Impacts of Assimilating Vertical Velocity, Latent Heating, or Hydrometeor Water Contents Retrieved from a Single Reflectivity Dataset

Data assimilation in cloudy condition has been challenging due to significant errors coming from unknown cloud properties. Nevertheless, use of cloud-affected data has become popular especially in the hurricane forecast as it contains valuable information. In addition to direct assimilation of all-sky satellite radiances, assimilation of retrieved cloud data is also a valuable option.

In this study we focus on assimilating retrieved cloud products that are directly related to precipitation and dynamical variables controlling the precipitation process. A retrieval algorithm that produces vertical profiles of three variables including hydrometeor water contents, latent heating, and vertical velocities from the same reflectivity profile has been developed.
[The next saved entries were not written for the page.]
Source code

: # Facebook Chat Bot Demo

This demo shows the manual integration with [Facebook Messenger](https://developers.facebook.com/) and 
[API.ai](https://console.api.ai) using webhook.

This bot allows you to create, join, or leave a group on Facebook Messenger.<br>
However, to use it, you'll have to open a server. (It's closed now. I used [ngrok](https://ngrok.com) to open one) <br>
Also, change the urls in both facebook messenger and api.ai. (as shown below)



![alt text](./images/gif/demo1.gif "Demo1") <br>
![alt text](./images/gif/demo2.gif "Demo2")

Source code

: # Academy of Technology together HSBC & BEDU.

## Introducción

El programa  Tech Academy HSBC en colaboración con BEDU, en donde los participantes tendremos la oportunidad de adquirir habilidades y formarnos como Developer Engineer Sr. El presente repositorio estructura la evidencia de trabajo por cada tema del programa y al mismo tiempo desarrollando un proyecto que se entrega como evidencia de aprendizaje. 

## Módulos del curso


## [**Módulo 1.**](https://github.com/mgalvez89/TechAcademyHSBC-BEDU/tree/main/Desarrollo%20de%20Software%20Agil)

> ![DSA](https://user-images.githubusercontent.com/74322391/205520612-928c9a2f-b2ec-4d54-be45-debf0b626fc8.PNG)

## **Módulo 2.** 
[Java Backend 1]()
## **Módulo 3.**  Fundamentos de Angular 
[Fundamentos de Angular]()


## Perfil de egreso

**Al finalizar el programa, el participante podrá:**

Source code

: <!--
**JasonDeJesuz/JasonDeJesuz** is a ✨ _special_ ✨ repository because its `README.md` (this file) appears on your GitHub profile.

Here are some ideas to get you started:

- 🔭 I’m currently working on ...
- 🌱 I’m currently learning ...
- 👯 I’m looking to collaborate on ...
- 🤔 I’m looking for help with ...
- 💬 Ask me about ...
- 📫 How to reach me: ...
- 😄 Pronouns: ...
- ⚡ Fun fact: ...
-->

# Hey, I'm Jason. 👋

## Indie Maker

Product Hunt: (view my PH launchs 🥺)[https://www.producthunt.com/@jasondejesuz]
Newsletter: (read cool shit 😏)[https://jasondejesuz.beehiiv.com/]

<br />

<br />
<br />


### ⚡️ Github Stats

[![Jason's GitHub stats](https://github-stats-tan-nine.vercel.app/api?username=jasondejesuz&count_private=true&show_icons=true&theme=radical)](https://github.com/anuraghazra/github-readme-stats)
The retrieval algorithm uses a Bayesian approach with a-priori information derived from the same forecast that is consistent with model physics. Each of the three retrieved variables is assimilated in the data assimilation system using a flow dependent forecast error covariance matrix and their results are compared to examine the respective impact of each variable in the assimilation system.

The three assimilation experiments were conducted for two hurricane cases captured by the Global Precipitation Measurement (GPM) satellite: Hurricane Pali and Hurricane Jimena. Analyses from these two hurricane cases suggest that assimilating latent heating and hydrometeor water contents have similar impacts on the assimilation system while vertical velocity has less of a positive impact than the other two variables. Using these analyses as the initial conditions for the forecast model reveals that the assimilation of the three retrieved variables was able to improve the track forecast as well.